Information from Lenders - Fighting mortgage fraud
This page gives more detail on our Information From Lenders (IFL) scheme, where we work with lenders to help fight mortgage fraud. It also has the reporting documents you can use to tell us about suspected fraud.
Information From Lenders reporting documents
If you would like to tell us about suspected fraud at an intermediary, please complete both of these forms and then email them to: IFL@fsa.gov.uk
If you would like to discuss IFL over the telephone, please call John Hindle on 020 7066 2760. If you wish to discuss mortgage fraud and financial crime prevention at your firm in general you should contact your FSA supervisor.
How IFL works
Using our IFL reporting forms, lenders can tell us about intermediaries they suspect of being involved in mortgage fraud.
Over the last four years, IFL has generated 700 alerts about mortgage intermediaries.
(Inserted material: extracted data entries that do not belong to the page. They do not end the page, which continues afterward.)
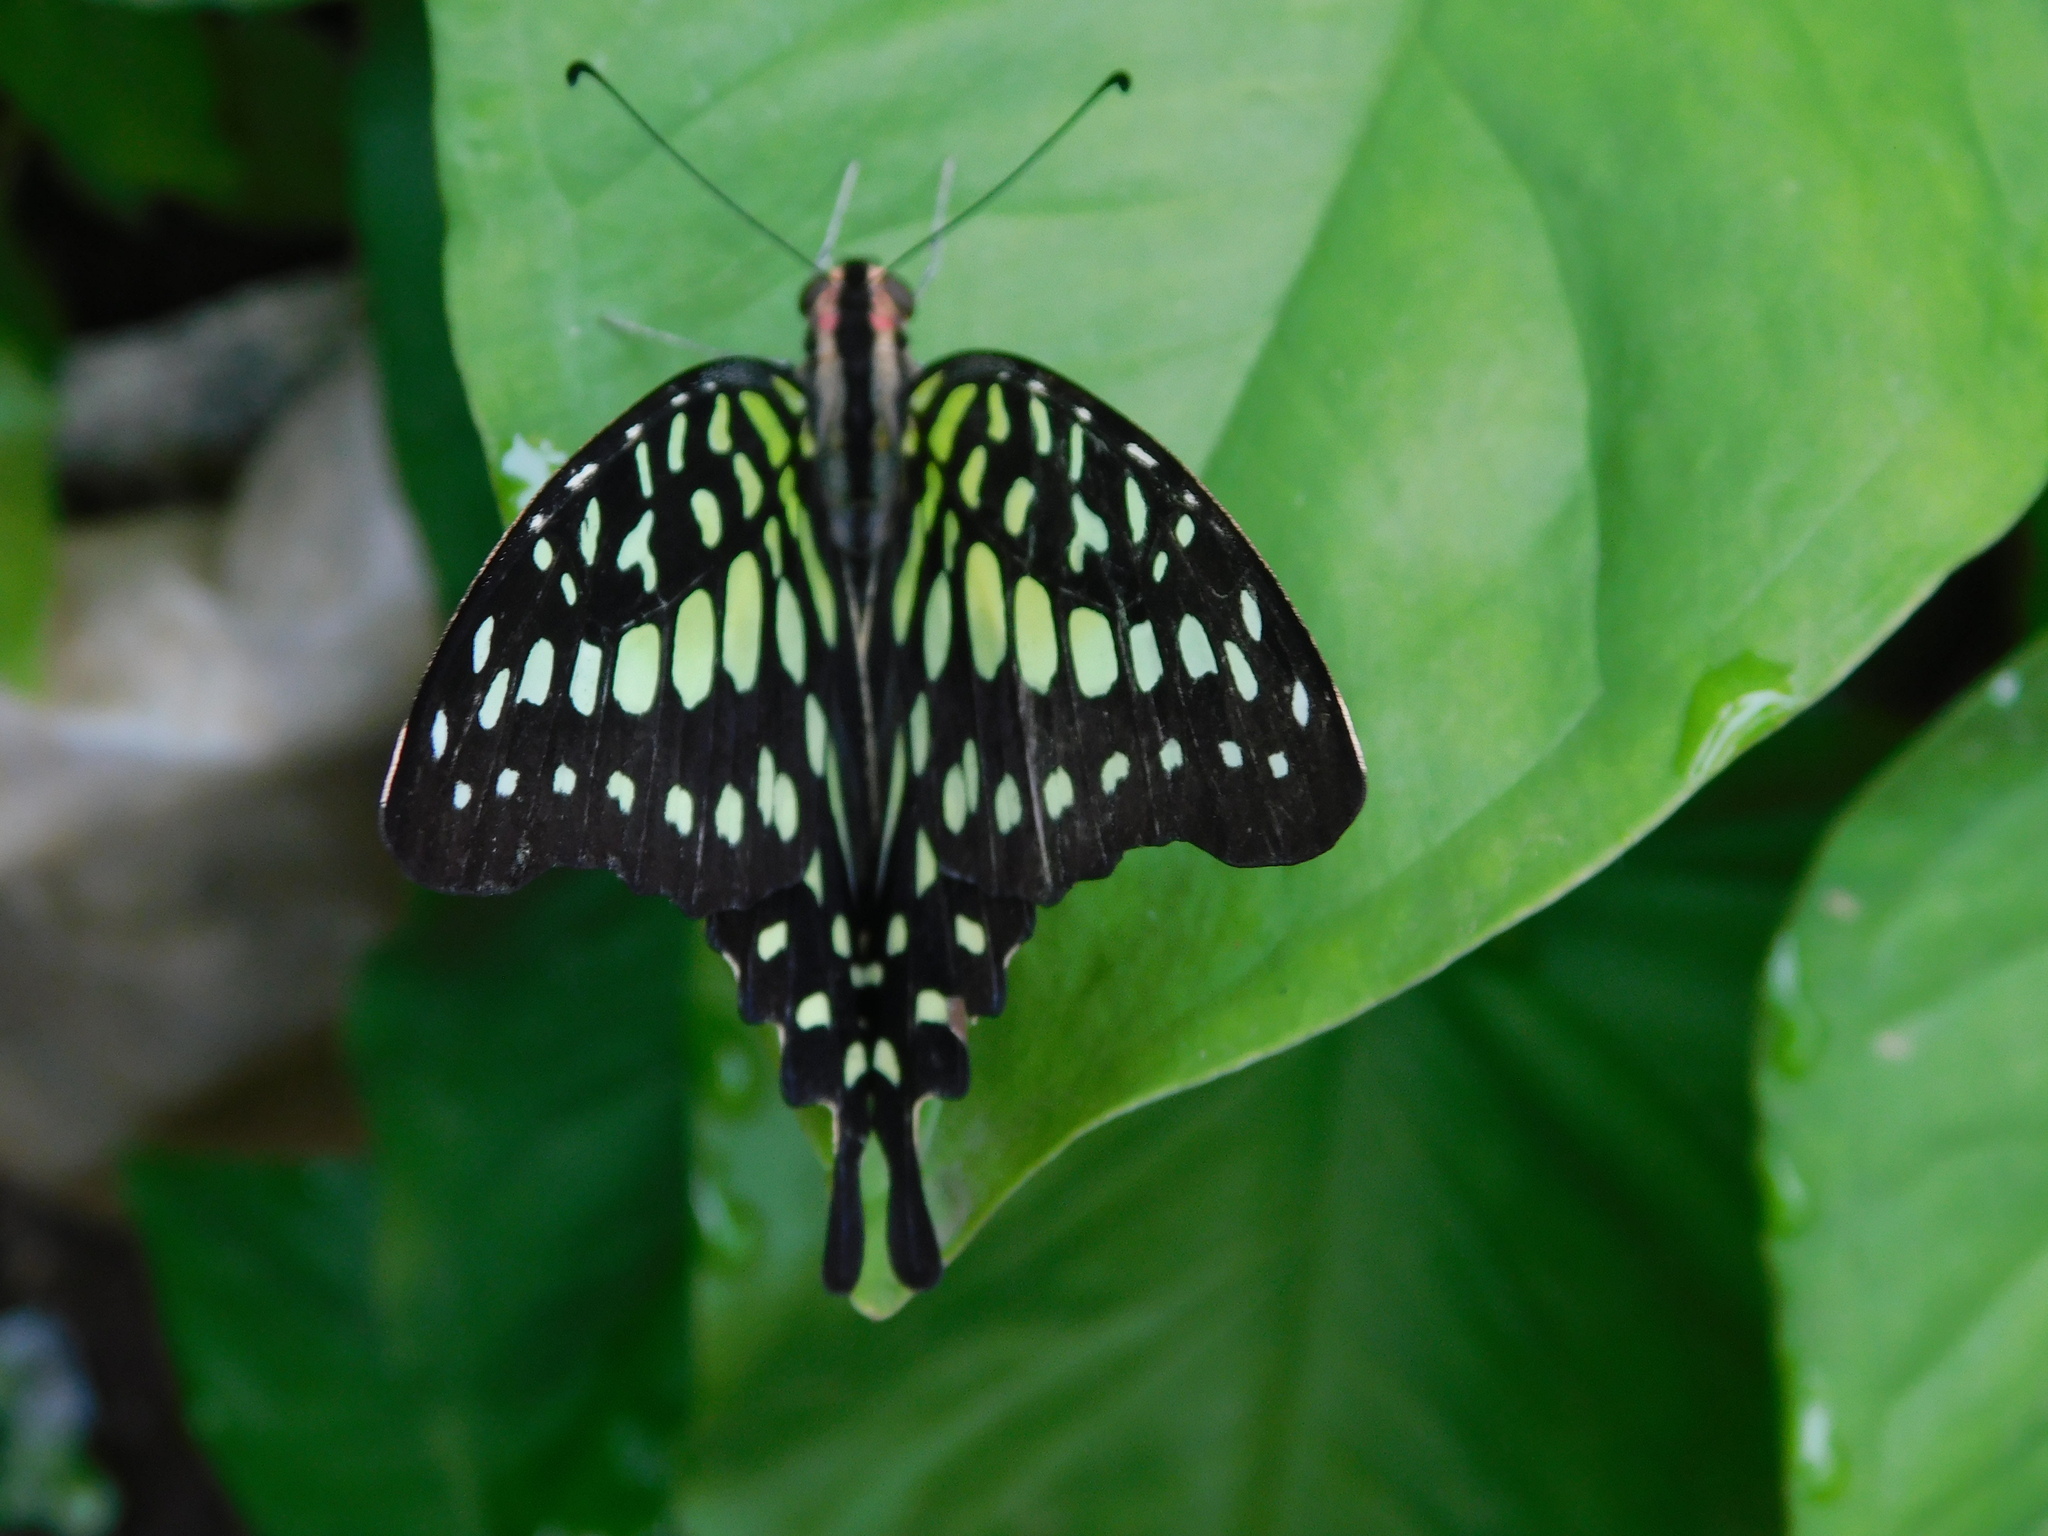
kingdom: Animalia
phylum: Arthropoda
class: Insecta
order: Lepidoptera
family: Papilionidae
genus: Graphium
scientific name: Graphium agamemnon
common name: Tailed jay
We have opened 100 enforcement cases, which has resulted in 80 mortgage intermediaries being banned and fines of over £1 million.
The scheme is voluntary, but we expect you to help us win the fight against financial crime. The IFL scheme helps your firm and others in the industry fight fraud, reduces the chance of your firm being used to commit financial crime or facing a loss because of it.
For legal reasons, we may not always be able to provide you with details of investigations, but we will give you as much feedback as possible, and work with you to make submissions as strong as possible.
What we expect from lenders on mortgage fraud
You are responsible for making sure your business is not vulnerable to fraud – whether you are exposing it to unscrupulous customers or organised mortgage fraud gangs.
All lenders:
- should have robust and proportionate resources, systems and controls in place so you can identify, detect and prevent mortgage fraud;
- should make fraud detection and prevention a key part of your business; and
- senior management should be responsible for managing fraud risks, overseeing, owning and regularly reviewing the control framework’s effectiveness.
Fraudsters and rogue intermediaries use their experience and knowledge of the market, plus loop holes, differing lending criteria, and checks and balances in the underwriting process. You must make sure your firm is not solely targeted because of easily exploitable flaws in your processes.
We hold lenders responsible for weak fraud controls and will forcefully pursue any poor systems and controls by supervising more intensively and using enforcement action where appropriate.